L’œuvre de Perec, par la variété de ses formes, compte parmi les plus originales de notre littérature.
De manière plus ou moins volontaire, plus ou moins consciente, elle est travaillée par l’extermination des juifs d’Europe. Que masque la vie matérielle accumulée du premier roman publié, « Les Choses » ? Le récit virtuose « La Disparition », construit avec des mots dont aucun ne contient la lettre « E », nous demande comment nous pouvons vivre sans « Eux » ? Plus direct encore, « W ou le souvenir d’enfance », parallèle entre les premiers pas dans la vie de l’auteur et le pastiche de la mystique nazie. Même le plus célèbre des livres de Perec, « La Vie, mode d’emploi » peut se lire à l’aune de la Tragédie.
Nous aurions tort de considérer la Shoah comme le sujet des livres de Perec. Disons plutôt que l’« Histoire avec sa grande Hache », pour reprendre une des formules fameuses qu’il inventa, projette sur les pages une lumière particulière. Jamais l’écrivain ne s’est pensé comme spécifiquement juif. Il n’en demeurait pas moins fidèle à ce qui le constituait : son histoire et sa mémoire familiales.
« Sa relation à l’écriture, son attention à ses constituants – leur graphie, leur combinatoire… – sont marquées au plus intime par les mises en réseaux ou en retournements propres aux traditions du judaïsme, analyse Claude Burgelin. Comme l’est aussi sa façon de déplacer et de retourner la manière même de poser des questions. A maintes reprises, ses textes, narratifs ou poétiques, se sont écrits en recourant à une sorte de gematria hébraïque et à ses usages de la numérologie. »
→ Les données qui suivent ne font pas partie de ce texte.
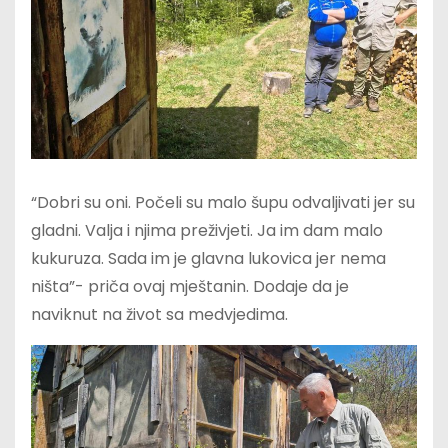
“Dobri su oni. Počeli su malo šupu odvaljivati jer su
gladni. Valja i njima preživjeti. Ja im dam malo
kukuruza. Sada im je glavna lukovica jer nema
ništa”- priča ovaj mještanin. Dodaje da je
naviknut na život sa medvjedima.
Les premières lignes de « La Vie mode d’emploi » nous le démontrent, Perec éloigne de lui – donc de nous – tout se qui pourrait être mécanique. Il organise avec méticulosité, mais il laisse respirer ses phrases : « Oui, cela pourrait se passer ainsi, comme ça, d’une manière un peu lourde et lente, dans cet endroit neutre qui est à tous et à personne, où les gens se croisent presque sans se voir, où la vie de l’immeuble se répercute, lointaine et régulière. » Le roman va se déployer, mille histoires vont prendre forme, jusqu’à l’infiniment petit – on songe aux motifs imprimés sur un sac de courses. Mais l’accumulation n’est pas la saturation.
L’écrivain nous encourage à regarder le monde, à nous réjouir de ce qui nous semble banal. « Une des séductions les plus sûres de Perec est l’impression, en le lisant, de voir filer hors sentiers battus, une intelligence infiniment mobile, observe Claude Burgelin. Une intelligence claire, usant de mots simples, autant qu’empirique, partant des expériences ou des gestes ordinaires. » Tendre en vérité, Georges Perec était l’enfant de la Loi.